Confesso o quão duro foi vê-lo naquela cerimônia de casamento e permanecer no mais profundo silêncio. Apesar dos fatos, nada pareceu ter mudado tanto. Alaster continuava freqüentando o Le Chat Noir todas as noites, não se incomodava com os costumeiros comentários da alta sociedade. As vezes até parecia gostar da ideia.
Alaster me resgatou das lembranças que me possuíam e beijou-me os lábios. As mãos hábeis continuavam as mesmas, incendiavam minha pele com o mais simplório toque. Sem cerimônias, seu corpo se depositou sobre o meu e seu próximo ato foi me deixar sem nenhuma vestimenta.
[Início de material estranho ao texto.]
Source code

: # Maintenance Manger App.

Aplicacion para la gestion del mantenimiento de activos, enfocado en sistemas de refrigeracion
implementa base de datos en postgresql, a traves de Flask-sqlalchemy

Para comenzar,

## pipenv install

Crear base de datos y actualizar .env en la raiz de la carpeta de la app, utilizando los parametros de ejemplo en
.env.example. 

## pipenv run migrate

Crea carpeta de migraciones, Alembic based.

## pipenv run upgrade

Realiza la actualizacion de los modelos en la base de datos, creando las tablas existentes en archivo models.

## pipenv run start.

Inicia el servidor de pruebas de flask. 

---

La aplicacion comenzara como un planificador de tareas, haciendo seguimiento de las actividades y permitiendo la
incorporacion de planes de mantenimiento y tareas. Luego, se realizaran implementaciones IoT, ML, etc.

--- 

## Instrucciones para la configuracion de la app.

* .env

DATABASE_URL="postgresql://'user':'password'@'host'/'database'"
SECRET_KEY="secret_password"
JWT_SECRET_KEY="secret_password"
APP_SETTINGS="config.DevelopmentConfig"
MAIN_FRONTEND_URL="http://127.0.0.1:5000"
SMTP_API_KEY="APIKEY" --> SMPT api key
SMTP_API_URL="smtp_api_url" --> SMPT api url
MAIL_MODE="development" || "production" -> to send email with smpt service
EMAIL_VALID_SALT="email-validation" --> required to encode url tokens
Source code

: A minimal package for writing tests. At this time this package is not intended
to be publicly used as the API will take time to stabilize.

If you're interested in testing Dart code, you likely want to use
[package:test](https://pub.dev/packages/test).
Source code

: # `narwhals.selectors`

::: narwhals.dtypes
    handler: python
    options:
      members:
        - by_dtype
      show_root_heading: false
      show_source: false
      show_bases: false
A cada noite que passávamos juntos, eu lembrava que ele não era inteiramente meu. Pelo menos, Alaster não era meu perante toda a sociedade francesa. Porém, a sociedade francesa não era apta a compreender que não são simples votos ou falsos juramentos que fazem alguém pertencer a outro. Não, o amor vai além disso. Alaster poderia estar casado com outra, mas no fundo eu sabia que ele era meu porque seu coração me pertencia. E, bom, a reles jovem burguesa que se tornou prostituta e que agora dominava o império do Le Chat Noir. Eu, Juliete, Madame Fournier... pertencia inteiramente a ele. Só isso e mais nada.



nota da autora: Peço desculpas pela demora para atualizar o Armas Radioativas, meu novo blog anda tomando o dobro do meu tempo e me faltou um pouco de inspiração para finalizar Courtesan. Queria agradecer a ele por ter me dado tanta inspiração e a você, que acompanhou Courtesan até o fim.